__Extracted text__
Public health officials in New York and New Jersey are fighting a measles outbreak that has sickened dozens of people since November, most of them unvaccinated members of orthodox Jewish communities. The virus was traced to travelers from Israel, which is dealing with its own measles outbreak at the moment
So far, the outbreak has been relatively small because, despite gaps in what’s known as community immunity, the overall national vaccination remains high enough to prevent wide-scale epidemics such as the one that raged through parts of Europe this year. But Americans should be alarmed, nevertheless. The next measles outbreak — and there will be one — could be much worse.
That’s because immunization rates among U.S. school-aged children are — incredibly — declining in certain states, thanks to unreasonably permissive immunization rules. All but three U.S. states allow parents to opt out of vaccination requirements on religious grounds, and 18 of them allow exemptions based on what they call personal belief, which is an even less strict standard. That’s become a problem in recent years as the gospel of ignorance being pushed by the “anti-vax” movement has gained traction across the country. Many vaccination opponents believe the medicine in vaccinations for measles, mumps, rubella and other real diseases causes autism and various “vaccination injuries.” They have no science to back this up, only misinformed anecdotes that serve to scare gullible parents.
And they’re gaining ground. A study published earlier this year found that nonmedical exemptions have been on the rise in 12 of the 18 states that allow personal belief exemptions. The World Health Organization attributes a global spike in measles in the last two years to the spread of misinformation by those opposed to vaccinations.
The opponents of vaccination aren’t just pushing bad facts. Organizations such as the National Vaccination Information Center are behind legislative efforts to make it easier for parents to refuse to immunize their children. One example was a proposed bill in New York state that would have barred school officials from asking for supporting information when a parent claims a religious exemption. That bill didn’t pass.

__Study questions__
1/ In the editorial on measles and vaccination, how many U.S. states allow exemptions based on personal belief?
2/ Continue the editorial on measles and vaccination from the point where it ends.

__Data supplied__
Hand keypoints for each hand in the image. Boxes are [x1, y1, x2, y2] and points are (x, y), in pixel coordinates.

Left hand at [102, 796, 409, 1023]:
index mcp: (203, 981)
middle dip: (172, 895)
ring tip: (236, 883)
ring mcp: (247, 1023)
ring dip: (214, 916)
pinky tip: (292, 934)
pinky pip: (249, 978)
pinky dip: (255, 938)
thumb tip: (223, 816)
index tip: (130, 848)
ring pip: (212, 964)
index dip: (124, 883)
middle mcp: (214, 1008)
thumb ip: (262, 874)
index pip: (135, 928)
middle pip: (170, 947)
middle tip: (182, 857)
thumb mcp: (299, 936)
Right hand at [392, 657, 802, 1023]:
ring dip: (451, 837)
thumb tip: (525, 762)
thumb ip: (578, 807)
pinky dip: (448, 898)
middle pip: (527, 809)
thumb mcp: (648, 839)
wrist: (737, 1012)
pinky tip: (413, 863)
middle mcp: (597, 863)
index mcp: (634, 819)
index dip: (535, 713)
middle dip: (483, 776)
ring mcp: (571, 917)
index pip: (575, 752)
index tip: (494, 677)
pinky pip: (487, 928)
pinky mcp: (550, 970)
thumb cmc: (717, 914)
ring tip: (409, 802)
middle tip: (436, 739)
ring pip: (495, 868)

__Per-task outputs__
1/ Eighteen states allow them.

2/
Happily, California has gone the other way — tightening its immunization requirements. California is one of only three states that allow neither religious nor personal belief exemptions. A serious measles outbreak in 2014 that was traced to Disneyland brought attention to the state’s declining immunization rates, particularly in communities where the anti-vax fears had taken root.
That outbreak was scary, but it served as a wake-up call to California lawmakers, who just months later banned all exemptions for vaccinations except those for medical reasons. Childhood immunization rates immediately rebounded statewide, reaching 95% for the first time in decade, including in school districts where rates had dropped the most precipitously.
Opposition to mandatory vaccination in California continues, however. When personal belief and religious exemptions were banned, medical exemptions increased. The rise is still too small to impact overall rates of protection, but it is a trend that bears watching.
It’s frustrating that some parents are more concerned about protecting their children from imaginary threats than from a well-documented killer. Measles is nothing to mess around with; it is extremely contagious, in part because sick people can infect others before they realize they are suffering from more than the sniffles. And it can be particularly deadly for unvaccinated adults. Before a vaccination was developed in the 1960s, about 2.6 million people died from measles every year, according to the World Health Organization.
No one has died yet in this particular East Coast outbreak. That’s a relief. But it shouldn’t take death to wake the public to the fact that the rhetoric behind anti-vaccination arguments has real and terrible consequences.